El cólera en RDC es una noticia que pudiera resultar repetitiva y aislada, pero, si suman todos estos relatos de decesos por diversas enfermedades, las cifras debería impresionar y superarían con creces la actual epidemia que supera 4.000 víctimas en África occidental. Pero la noticia no puede resistir el atractivo de la novedad. Lo repetitivo no causa tanta atención (y conmoción) como lo novedoso. Lo más triste de todo es que la enfermedad lleve el nombre de un accidente geográfico cuyo país al que pertenece tiene escasa repercusión pero, paradójicamente, su nombre cause tanta histeria colectiva fuera de RDC y de toda África en general. En suma, un río olvidado da identidad a un mal cuyas cifras letales quedan pequeñas frente a un fenómeno planetario como la malaria, que causa un promedio de un millón de muertes anuales, siendo el 90% en África.
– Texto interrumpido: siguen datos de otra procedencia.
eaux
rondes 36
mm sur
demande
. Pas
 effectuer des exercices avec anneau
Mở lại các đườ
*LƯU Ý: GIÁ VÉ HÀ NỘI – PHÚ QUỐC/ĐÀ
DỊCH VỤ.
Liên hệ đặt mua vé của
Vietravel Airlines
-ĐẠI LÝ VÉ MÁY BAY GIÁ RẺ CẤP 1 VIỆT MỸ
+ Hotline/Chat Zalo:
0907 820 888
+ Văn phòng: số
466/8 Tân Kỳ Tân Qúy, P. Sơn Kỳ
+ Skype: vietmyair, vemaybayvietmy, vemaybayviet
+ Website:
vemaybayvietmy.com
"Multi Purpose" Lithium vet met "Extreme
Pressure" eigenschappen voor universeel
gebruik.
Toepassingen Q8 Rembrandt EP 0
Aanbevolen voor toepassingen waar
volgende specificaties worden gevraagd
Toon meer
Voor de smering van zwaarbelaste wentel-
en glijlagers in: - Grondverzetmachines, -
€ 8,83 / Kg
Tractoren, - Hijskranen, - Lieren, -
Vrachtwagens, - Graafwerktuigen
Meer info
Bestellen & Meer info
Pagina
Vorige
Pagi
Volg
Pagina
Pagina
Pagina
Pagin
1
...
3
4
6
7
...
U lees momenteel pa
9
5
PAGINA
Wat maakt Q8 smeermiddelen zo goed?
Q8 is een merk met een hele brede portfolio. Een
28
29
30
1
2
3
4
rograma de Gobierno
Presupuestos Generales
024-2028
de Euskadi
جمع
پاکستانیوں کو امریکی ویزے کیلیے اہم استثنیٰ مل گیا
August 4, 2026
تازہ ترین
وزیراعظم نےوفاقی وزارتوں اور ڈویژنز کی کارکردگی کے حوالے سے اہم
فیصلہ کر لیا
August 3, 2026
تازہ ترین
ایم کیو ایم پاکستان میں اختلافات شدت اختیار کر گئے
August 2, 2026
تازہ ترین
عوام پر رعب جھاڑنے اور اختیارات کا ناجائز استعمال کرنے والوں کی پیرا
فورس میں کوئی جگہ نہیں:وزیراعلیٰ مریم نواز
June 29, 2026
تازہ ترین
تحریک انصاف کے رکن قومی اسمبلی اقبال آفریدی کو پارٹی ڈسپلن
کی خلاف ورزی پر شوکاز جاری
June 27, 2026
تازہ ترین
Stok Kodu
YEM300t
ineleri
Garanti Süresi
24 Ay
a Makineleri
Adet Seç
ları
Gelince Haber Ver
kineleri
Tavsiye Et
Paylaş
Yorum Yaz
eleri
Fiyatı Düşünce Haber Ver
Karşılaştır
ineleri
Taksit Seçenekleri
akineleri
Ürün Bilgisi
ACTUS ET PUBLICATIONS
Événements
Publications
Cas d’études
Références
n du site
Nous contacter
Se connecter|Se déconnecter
El miedo todo lo puede, si bien no hay que perder la cautela, pero ante todo no la calma. El ébola pasará, como sucediera en 1976, 1995 y hoy. Los africanos (y algún occidental más tal vez) rendirán su tributo en sangre, en cierta forma un reflejo de la moda de la noticia pasajera característica de la irresistible liviandad de nuestras sociedades (y de las grietas de los sistemas sanitarios y médicos).